- [About this exercise]: Please filter the data below down to the lines holding the string "điện".

Stored records

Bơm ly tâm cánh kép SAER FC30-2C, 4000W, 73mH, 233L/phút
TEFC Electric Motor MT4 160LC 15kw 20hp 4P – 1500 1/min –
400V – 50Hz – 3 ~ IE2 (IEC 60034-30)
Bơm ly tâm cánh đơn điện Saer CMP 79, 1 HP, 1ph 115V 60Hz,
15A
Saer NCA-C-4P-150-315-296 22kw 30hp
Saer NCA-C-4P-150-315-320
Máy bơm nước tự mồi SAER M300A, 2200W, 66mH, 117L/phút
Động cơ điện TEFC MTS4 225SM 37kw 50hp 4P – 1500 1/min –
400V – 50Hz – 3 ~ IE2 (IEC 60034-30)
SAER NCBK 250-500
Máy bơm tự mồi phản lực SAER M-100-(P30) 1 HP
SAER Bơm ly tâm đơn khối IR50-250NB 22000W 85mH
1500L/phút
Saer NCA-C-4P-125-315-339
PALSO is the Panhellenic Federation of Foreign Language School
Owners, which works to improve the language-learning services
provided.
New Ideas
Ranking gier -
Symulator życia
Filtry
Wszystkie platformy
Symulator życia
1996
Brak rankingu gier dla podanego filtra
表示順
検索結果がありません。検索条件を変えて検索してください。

--

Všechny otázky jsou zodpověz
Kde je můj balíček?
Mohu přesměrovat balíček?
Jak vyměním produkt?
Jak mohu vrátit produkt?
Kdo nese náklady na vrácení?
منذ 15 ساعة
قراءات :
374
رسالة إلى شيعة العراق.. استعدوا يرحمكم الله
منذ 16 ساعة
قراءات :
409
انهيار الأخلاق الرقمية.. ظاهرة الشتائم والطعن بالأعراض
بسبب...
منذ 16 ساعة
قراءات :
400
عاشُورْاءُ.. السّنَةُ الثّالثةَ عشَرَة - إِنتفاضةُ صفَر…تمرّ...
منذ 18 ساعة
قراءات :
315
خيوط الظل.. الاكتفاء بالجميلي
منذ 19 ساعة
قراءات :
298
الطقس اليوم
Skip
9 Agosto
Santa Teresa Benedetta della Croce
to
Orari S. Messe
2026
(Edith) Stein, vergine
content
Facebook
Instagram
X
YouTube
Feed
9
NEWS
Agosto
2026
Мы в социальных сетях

---

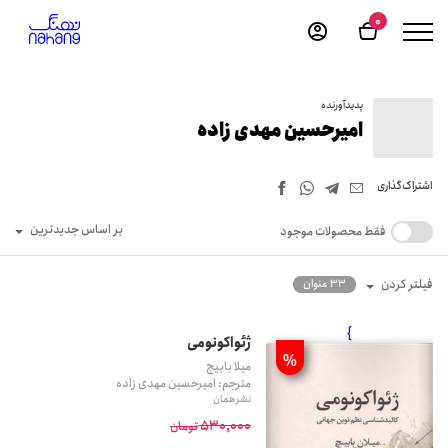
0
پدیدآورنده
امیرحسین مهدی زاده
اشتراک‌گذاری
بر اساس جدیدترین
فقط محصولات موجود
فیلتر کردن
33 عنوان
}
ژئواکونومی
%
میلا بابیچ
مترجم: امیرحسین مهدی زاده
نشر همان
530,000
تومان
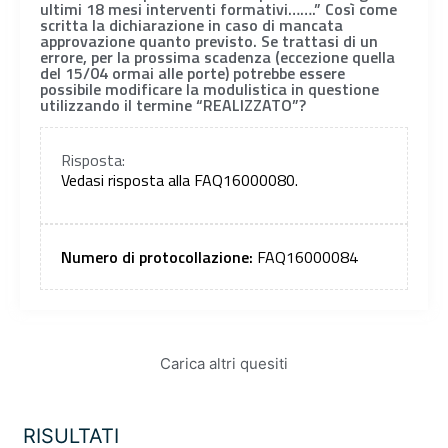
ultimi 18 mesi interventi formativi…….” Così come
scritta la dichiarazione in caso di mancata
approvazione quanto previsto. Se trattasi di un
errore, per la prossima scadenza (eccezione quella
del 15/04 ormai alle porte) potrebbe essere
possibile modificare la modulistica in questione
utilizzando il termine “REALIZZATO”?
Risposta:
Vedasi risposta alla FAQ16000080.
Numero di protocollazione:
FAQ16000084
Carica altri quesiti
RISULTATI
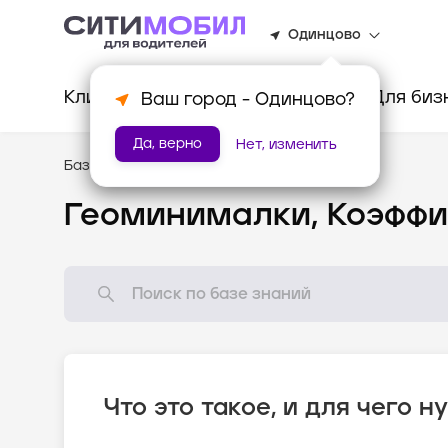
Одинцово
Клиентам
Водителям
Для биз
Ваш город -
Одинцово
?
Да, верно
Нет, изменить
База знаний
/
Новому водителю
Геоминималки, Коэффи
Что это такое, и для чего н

- [Task result]:
Bơm ly tâm cánh đơn điện Saer CMP 79, 1 HP, 1ph 115V 60Hz,
Động cơ điện TEFC MTS4 225SM 37kw 50hp 4P – 1500 1/min –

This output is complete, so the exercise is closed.